ACTION ITEM
Give the data again exactly as it appears.

◇ ◇ ◇

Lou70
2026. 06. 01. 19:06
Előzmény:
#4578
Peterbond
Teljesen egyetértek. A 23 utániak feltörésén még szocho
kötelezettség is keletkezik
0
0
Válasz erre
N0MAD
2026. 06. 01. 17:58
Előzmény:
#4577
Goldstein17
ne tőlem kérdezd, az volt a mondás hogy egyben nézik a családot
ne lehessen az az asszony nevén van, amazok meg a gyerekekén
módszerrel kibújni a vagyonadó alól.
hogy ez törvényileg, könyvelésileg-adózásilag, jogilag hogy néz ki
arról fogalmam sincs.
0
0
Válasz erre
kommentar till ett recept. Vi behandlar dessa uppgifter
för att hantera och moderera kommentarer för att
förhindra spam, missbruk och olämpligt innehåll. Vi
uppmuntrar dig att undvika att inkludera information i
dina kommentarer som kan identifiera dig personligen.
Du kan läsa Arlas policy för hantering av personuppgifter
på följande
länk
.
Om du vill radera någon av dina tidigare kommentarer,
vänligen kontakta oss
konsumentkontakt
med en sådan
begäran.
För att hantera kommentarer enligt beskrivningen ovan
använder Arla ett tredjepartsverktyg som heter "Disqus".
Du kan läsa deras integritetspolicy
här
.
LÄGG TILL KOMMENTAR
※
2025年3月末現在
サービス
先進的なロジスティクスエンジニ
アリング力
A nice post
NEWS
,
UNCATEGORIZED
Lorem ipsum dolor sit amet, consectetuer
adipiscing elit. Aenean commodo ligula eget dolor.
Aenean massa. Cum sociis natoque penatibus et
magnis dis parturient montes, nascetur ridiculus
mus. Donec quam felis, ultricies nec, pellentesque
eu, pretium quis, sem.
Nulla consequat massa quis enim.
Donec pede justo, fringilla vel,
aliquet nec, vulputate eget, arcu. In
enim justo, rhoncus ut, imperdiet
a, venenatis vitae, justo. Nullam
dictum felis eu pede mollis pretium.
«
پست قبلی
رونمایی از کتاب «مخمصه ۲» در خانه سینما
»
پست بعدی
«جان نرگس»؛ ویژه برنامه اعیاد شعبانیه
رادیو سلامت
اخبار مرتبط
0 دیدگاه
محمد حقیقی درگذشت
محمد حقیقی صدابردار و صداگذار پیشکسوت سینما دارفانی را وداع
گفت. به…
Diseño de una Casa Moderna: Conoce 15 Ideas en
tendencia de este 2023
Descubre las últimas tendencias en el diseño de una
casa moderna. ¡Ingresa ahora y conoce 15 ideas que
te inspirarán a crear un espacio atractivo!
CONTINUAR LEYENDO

◇ ◇ ◇

SOLUTION FOR THIS PROBLEM
Lou70
2026. 06. 01. 19:06
Előzmény:
#4578
Peterbond
Teljesen egyetértek. A 23 utániak feltörésén még szocho
kötelezettség is keletkezik
0
0
Válasz erre
N0MAD
2026. 06. 01. 17:58
Előzmény:
#4577
Goldstein17
ne tőlem kérdezd, az volt a mondás hogy egyben nézik a családot
ne lehessen az az asszony nevén van, amazok meg a gyerekekén
módszerrel kibújni a vagyonadó alól.
hogy ez törvényileg, könyvelésileg-adózásilag, jogilag hogy néz ki
arról fogalmam sincs.
0
0
Válasz erre
kommentar till ett recept. Vi behandlar dessa uppgifter
för att hantera och moderera kommentarer för att
förhindra spam, missbruk och olämpligt innehåll. Vi
uppmuntrar dig att undvika att inkludera information i
dina kommentarer som kan identifiera dig personligen.
Du kan läsa Arlas policy för hantering av personuppgifter
på följande
länk
.
Om du vill radera någon av dina tidigare kommentarer,
vänligen kontakta oss
konsumentkontakt
med en sådan
begäran.
För att hantera kommentarer enligt beskrivningen ovan
använder Arla ett tredjepartsverktyg som heter "Disqus".
Du kan läsa deras integritetspolicy
här
.
LÄGG TILL KOMMENTAR
※
2025年3月末現在
サービス
先進的なロジスティクスエンジニ
アリング力
A nice post
NEWS
,
UNCATEGORIZED
Lorem ipsum dolor sit amet, consectetuer
adipiscing elit. Aenean commodo ligula eget dolor.
Aenean massa. Cum sociis natoque penatibus et
magnis dis parturient montes, nascetur ridiculus
mus. Donec quam felis, ultricies nec, pellentesque
eu, pretium quis, sem.
Nulla consequat massa quis enim.
Donec pede justo, fringilla vel,
aliquet nec, vulputate eget, arcu. In
enim justo, rhoncus ut, imperdiet
a, venenatis vitae, justo. Nullam
dictum felis eu pede mollis pretium.
«
پست قبلی
رونمایی از کتاب «مخمصه ۲» در خانه سینما
»
پست بعدی
«جان نرگس»؛ ویژه برنامه اعیاد شعبانیه
رادیو سلامت
اخبار مرتبط
0 دیدگاه
محمد حقیقی درگذشت
محمد حقیقی صدابردار و صداگذار پیشکسوت سینما دارفانی را وداع
گفت. به…
Diseño de una Casa Moderna: Conoce 15 Ideas en
tendencia de este 2023
Descubre las últimas tendencias en el diseño de una
casa moderna. ¡Ingresa ahora y conoce 15 ideas que
te inspirarán a crear un espacio atractivo!
CONTINUAR LEYENDO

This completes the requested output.